Le désir de Bastiaan de faire tomber les barrières est peut-être lié à ses racines néerlandaises : "Les Néerlandais ont souvent un mode de résolution des conflits fondé sur le consensus et ils ont tendance à penser en termes d'intérêts communs", explique-t-il. "Ils cherchent à savoir comment nous pouvons faire les choses ensemble, en mettant les contradictions sur la table. Pour un individu, cela peut être étouffant, et je me sens très proche du poète Slauerhoff du début du 20e siècle et de son poème 'In the Netherlands I cannot live' (2). Mais cette philosophie fonctionne très bien pour les entreprises et la recherche".

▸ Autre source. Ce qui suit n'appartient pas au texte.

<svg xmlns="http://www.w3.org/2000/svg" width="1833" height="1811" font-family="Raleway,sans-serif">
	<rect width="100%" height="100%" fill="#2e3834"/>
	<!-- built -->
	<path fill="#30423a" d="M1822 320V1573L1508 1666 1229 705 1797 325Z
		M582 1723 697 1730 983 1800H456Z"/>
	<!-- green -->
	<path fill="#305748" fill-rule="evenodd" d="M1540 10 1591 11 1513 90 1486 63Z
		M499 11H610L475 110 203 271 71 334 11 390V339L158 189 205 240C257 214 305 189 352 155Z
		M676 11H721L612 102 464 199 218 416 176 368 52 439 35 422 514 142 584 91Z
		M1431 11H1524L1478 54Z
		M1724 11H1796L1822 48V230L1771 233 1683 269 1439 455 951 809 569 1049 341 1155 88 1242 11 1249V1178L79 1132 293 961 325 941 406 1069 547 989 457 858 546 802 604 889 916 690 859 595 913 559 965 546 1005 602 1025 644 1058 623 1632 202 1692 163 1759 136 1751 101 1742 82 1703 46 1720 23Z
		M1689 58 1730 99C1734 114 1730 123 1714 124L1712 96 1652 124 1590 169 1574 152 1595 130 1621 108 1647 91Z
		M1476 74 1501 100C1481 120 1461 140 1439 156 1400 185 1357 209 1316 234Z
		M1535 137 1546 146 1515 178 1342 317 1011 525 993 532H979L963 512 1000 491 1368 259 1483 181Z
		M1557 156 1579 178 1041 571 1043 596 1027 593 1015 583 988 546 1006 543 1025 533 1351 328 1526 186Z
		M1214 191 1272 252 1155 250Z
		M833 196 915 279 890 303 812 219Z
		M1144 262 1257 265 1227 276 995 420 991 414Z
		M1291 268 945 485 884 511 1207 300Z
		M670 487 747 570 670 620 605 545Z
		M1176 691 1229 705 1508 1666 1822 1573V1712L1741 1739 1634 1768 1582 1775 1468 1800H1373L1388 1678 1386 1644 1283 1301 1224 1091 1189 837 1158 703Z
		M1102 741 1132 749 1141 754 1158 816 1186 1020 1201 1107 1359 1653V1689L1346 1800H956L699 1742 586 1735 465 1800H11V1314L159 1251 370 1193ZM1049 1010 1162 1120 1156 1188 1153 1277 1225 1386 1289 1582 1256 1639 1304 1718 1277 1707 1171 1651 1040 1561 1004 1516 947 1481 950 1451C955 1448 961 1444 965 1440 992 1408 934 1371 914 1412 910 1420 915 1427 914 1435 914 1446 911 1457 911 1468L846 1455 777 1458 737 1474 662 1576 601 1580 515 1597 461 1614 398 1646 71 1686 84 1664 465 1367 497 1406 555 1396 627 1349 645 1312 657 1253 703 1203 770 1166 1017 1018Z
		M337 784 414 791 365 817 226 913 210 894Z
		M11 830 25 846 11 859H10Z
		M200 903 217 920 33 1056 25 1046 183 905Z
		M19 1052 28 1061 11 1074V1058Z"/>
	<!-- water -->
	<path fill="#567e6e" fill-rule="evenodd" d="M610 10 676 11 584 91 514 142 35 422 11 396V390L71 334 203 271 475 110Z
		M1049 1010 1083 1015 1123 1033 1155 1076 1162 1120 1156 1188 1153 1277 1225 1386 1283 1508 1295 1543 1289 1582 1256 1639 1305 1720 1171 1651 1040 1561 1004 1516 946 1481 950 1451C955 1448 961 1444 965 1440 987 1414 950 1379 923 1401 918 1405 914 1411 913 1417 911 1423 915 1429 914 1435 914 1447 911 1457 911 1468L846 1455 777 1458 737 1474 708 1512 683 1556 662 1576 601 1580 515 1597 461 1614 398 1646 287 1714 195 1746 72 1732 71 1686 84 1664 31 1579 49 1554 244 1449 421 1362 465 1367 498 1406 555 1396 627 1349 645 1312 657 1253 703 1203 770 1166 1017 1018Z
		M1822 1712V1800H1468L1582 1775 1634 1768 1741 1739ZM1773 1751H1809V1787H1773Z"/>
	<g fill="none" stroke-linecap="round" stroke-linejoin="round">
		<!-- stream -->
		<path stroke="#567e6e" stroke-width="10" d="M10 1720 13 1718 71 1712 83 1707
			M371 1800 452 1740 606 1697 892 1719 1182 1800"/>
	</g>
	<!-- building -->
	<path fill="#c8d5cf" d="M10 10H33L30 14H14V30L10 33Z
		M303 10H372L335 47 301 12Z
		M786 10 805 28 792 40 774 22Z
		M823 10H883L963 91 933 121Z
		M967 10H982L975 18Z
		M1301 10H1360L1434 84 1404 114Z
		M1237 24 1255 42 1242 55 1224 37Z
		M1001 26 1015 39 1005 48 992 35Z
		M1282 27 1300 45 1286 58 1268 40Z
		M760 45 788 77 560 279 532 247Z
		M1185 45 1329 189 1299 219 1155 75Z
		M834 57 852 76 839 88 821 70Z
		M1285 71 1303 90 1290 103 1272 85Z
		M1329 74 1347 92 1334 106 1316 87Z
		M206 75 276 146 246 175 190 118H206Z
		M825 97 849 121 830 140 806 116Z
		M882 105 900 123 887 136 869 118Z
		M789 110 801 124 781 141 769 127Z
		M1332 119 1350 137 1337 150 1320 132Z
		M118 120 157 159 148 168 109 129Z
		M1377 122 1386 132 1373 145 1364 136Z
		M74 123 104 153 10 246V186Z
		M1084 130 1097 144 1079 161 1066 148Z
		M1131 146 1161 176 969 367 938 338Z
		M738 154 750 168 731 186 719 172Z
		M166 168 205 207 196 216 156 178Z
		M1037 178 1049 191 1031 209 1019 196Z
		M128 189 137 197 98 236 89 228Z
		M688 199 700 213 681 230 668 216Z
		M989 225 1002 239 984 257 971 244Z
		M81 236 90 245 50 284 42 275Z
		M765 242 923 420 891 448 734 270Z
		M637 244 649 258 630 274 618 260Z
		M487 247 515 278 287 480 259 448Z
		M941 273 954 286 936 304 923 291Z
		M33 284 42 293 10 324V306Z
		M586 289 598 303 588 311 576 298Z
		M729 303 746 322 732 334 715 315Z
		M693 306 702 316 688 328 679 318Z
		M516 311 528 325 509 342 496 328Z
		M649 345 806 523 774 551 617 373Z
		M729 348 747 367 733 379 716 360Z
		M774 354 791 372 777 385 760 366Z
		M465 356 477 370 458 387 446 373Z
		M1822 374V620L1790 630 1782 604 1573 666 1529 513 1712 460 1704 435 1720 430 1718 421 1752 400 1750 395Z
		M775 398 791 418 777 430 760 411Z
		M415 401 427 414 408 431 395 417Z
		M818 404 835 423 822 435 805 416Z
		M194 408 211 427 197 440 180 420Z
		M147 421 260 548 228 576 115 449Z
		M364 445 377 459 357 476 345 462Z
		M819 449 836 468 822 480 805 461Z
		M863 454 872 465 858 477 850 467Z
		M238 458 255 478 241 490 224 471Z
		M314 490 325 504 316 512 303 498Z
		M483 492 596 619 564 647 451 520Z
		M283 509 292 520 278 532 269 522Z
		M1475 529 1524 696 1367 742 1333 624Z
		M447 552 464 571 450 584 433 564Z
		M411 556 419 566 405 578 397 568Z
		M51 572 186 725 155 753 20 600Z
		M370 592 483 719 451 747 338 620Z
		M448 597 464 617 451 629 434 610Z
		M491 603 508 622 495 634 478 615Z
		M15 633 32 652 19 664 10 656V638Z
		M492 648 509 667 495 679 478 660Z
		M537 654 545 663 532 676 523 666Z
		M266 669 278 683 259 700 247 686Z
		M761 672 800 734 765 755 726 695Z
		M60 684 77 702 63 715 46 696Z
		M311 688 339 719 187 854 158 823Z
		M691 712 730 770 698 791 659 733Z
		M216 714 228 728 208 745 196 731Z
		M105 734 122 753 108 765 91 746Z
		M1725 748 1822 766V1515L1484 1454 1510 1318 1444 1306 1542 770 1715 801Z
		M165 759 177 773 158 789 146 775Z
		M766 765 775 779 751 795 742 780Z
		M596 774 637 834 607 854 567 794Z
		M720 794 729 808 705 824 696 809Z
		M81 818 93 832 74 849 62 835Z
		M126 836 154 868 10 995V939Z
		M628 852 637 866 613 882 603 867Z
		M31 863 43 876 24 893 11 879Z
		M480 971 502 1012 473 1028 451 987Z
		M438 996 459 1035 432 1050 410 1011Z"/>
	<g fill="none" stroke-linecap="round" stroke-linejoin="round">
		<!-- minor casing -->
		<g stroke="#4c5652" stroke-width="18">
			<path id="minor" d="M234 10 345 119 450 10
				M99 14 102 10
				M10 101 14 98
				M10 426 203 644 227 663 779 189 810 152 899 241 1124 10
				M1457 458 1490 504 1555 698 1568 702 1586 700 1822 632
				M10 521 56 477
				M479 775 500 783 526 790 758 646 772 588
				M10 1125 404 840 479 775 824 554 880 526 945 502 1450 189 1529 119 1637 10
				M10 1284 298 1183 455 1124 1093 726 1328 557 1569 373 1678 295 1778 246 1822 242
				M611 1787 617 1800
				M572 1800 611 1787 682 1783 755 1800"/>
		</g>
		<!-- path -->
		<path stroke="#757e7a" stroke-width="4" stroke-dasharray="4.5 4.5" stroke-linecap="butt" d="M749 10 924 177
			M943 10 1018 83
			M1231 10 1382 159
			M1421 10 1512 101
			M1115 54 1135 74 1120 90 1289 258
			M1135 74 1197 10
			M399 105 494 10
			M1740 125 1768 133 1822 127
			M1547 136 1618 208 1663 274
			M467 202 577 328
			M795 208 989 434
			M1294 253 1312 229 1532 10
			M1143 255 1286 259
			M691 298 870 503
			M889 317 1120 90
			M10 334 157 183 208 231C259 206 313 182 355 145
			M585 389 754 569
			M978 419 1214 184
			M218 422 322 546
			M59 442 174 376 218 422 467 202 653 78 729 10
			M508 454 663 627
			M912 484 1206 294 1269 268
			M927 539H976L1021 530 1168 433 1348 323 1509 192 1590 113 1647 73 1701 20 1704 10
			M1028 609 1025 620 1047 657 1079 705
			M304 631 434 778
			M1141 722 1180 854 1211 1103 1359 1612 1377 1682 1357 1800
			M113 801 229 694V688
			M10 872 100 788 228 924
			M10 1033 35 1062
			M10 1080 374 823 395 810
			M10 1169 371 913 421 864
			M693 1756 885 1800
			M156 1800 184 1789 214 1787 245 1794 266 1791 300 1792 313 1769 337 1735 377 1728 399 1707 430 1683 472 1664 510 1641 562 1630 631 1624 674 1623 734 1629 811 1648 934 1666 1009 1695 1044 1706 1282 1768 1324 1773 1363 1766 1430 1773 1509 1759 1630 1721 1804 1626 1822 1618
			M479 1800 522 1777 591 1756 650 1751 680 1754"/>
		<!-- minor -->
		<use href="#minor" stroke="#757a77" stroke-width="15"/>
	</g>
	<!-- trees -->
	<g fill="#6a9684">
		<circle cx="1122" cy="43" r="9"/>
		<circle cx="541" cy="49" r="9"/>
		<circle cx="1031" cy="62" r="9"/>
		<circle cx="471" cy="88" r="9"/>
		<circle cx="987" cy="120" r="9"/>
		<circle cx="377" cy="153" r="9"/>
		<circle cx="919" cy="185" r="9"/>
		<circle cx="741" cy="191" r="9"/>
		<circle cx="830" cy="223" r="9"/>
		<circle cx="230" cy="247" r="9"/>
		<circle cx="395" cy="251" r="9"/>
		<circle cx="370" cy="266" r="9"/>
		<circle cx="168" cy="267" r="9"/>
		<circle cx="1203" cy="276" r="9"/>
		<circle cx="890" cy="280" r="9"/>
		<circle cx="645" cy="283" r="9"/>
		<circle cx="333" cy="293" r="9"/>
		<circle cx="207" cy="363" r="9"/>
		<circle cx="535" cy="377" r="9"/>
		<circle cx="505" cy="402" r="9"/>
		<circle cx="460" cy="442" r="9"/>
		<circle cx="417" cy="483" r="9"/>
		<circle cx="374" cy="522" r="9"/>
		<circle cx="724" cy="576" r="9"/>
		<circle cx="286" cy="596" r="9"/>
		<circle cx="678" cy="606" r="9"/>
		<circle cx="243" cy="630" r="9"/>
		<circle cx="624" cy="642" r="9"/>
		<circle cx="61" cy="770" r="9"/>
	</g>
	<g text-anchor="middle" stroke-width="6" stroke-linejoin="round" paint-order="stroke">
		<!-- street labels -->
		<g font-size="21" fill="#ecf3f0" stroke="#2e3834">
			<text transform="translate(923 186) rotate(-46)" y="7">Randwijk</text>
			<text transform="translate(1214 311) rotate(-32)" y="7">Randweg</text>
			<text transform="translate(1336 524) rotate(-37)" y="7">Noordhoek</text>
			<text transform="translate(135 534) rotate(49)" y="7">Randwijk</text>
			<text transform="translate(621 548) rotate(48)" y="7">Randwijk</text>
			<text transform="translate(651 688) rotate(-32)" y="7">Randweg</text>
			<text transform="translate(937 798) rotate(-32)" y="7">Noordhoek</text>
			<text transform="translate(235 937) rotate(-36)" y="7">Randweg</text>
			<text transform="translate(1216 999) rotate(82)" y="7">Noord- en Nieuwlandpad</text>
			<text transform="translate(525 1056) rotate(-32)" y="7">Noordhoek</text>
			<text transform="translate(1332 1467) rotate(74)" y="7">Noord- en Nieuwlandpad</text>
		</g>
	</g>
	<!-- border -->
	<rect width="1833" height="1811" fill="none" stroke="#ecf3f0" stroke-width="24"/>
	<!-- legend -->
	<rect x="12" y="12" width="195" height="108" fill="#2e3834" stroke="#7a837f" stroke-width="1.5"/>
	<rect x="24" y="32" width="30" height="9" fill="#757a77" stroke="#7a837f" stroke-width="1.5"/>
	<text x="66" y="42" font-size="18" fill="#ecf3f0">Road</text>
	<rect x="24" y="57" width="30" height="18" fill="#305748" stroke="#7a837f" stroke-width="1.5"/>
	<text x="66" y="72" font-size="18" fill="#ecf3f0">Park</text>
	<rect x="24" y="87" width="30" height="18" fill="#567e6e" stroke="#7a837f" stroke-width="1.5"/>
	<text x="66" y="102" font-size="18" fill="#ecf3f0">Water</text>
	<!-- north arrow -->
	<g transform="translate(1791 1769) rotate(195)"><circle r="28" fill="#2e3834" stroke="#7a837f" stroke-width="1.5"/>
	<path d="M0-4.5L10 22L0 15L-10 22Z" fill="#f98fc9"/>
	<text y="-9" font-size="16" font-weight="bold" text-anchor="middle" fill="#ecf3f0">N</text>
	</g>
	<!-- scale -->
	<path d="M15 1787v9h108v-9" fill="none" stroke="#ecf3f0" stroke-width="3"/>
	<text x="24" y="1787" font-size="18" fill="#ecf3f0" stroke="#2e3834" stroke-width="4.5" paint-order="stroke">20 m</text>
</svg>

Pendant quelques années, Bastiaan utilise cette approche pour résoudre des problèmes en tant que consultant, en accompagnant des clients de premier plan comme Aon Hewitt, Delta, ou l'une des municipalités d'Amsterdam : "J'aimais les situations d'intérêts divergents et de tension, où il faut être capable de trouver un "ensemble", ou de négocier diplomatiquement un moyen d'avancer et d'amorcer une profonde transformation organisationnelle".
Son attachement à la théorie dite des parties prenantes (stakeholder theory) lui permet d'aborder un problème sous plusieurs angles et de trouver le point de convergence des individualités. Après quelques années d'enseignement à la Nijmegen School of Management et de travail en tant que consultant indépendant dans des projets liés à ses intérêts académiques, il rejoint l'EDHEC Business School en 2016.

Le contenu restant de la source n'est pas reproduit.